= Task goal =
Print, exactly as they appear in the listing below, the lines from the line with "[84,461,385,475] [99,489,395,502] [99,508,487,520]" to the line with "[130,309,161,317] 1.17.5 ->", with both end lines kept.

Start of Block

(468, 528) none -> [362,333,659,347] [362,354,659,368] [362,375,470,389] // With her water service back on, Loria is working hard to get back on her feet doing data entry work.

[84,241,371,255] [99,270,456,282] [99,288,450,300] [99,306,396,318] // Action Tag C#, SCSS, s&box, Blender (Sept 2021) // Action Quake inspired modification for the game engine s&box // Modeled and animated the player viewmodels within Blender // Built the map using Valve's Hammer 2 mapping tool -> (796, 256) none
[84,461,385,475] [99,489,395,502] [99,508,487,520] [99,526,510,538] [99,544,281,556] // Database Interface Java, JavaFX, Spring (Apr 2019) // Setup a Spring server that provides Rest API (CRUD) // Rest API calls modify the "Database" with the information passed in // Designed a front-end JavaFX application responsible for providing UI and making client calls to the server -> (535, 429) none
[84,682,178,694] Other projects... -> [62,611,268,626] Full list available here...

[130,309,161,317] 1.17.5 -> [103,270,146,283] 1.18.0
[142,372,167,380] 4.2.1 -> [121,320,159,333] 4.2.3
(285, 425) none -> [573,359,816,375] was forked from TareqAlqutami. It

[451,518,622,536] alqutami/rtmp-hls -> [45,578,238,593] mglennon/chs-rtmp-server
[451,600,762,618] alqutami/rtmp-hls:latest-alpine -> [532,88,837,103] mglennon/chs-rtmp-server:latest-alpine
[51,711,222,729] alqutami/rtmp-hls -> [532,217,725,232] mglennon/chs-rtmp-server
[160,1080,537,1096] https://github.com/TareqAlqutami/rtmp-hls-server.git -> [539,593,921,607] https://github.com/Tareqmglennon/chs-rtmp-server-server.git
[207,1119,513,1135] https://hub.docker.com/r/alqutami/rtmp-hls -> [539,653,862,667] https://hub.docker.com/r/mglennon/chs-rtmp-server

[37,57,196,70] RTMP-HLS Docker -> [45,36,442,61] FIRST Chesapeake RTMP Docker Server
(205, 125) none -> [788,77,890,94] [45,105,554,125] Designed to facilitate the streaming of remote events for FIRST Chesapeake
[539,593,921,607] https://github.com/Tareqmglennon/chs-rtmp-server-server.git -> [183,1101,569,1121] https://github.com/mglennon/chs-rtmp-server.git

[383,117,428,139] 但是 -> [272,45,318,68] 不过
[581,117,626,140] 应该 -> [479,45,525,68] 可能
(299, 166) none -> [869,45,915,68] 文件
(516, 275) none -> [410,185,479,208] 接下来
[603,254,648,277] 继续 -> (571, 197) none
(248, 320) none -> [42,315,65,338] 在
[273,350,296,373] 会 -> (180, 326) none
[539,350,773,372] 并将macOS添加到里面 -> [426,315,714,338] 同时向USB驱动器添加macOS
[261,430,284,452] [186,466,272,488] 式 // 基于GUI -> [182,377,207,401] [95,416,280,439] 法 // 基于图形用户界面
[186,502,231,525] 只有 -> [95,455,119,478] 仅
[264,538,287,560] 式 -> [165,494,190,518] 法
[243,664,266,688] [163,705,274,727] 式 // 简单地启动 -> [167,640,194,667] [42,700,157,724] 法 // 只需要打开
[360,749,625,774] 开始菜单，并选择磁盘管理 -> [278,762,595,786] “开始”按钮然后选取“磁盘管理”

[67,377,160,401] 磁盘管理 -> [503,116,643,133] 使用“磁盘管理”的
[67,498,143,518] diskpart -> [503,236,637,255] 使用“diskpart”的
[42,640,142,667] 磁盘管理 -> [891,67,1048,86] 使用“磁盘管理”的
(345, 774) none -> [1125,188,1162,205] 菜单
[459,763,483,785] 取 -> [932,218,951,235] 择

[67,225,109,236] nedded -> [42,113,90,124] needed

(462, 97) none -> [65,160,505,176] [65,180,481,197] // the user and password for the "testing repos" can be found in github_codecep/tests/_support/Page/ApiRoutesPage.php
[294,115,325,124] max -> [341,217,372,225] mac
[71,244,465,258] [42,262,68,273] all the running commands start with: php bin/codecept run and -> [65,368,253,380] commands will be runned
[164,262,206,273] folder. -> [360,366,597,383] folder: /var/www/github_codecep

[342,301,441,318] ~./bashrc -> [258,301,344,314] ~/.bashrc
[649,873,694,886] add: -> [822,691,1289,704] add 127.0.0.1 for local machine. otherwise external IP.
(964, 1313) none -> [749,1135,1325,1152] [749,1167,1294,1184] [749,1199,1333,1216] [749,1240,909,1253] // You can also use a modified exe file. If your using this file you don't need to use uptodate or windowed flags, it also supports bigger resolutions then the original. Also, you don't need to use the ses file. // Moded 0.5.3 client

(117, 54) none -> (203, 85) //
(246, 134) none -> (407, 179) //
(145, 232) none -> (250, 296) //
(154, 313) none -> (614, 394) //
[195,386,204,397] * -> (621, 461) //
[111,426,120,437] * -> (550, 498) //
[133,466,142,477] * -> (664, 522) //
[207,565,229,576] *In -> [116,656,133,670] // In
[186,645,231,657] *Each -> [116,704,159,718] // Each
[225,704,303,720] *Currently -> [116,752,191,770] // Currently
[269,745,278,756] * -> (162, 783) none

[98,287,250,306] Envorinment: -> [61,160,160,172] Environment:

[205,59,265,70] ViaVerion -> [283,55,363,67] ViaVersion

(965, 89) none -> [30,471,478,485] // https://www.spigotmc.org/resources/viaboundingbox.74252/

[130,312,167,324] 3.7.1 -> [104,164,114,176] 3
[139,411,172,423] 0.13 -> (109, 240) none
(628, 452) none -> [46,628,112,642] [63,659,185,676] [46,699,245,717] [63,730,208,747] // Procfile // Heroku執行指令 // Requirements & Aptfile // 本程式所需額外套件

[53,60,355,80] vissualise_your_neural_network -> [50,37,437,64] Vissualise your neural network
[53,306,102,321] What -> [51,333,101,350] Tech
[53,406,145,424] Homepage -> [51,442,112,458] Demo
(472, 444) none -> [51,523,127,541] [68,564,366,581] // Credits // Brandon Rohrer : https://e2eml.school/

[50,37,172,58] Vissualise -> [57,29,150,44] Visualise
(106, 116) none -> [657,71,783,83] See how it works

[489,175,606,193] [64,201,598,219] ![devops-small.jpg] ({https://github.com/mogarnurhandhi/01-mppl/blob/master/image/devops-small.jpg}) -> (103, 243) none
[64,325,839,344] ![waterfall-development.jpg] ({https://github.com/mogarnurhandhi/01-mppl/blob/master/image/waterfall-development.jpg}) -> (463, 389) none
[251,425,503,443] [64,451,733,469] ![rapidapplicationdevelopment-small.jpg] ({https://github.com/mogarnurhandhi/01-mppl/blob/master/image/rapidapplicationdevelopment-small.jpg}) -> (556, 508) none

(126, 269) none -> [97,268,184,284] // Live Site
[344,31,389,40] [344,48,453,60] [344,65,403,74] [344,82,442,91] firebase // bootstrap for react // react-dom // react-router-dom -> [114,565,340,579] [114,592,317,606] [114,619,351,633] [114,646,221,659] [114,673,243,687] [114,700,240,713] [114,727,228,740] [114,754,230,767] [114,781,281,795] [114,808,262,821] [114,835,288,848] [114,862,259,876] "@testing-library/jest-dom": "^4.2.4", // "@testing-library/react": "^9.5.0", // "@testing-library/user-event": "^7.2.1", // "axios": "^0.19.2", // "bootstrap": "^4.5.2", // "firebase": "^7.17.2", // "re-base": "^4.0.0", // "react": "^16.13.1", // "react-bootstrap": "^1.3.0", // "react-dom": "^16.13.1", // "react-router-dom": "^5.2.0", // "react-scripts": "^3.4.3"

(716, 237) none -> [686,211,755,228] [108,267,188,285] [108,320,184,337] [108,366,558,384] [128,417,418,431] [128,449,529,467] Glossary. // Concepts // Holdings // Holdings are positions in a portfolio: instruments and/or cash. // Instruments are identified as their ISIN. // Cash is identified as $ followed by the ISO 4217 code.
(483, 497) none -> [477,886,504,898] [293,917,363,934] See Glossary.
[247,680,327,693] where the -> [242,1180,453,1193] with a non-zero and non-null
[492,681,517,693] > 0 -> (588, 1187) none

End of Block

= Completed task =
[84,461,385,475] [99,489,395,502] [99,508,487,520] [99,526,510,538] [99,544,281,556] // Database Interface Java, JavaFX, Spring (Apr 2019) // Setup a Spring server that provides Rest API (CRUD) // Rest API calls modify the "Database" with the information passed in // Designed a front-end JavaFX application responsible for providing UI and making client calls to the server -> (535, 429) none
[84,682,178,694] Other projects... -> [62,611,268,626] Full list available here...

[130,309,161,317] 1.17.5 -> [103,270,146,283] 1.18.0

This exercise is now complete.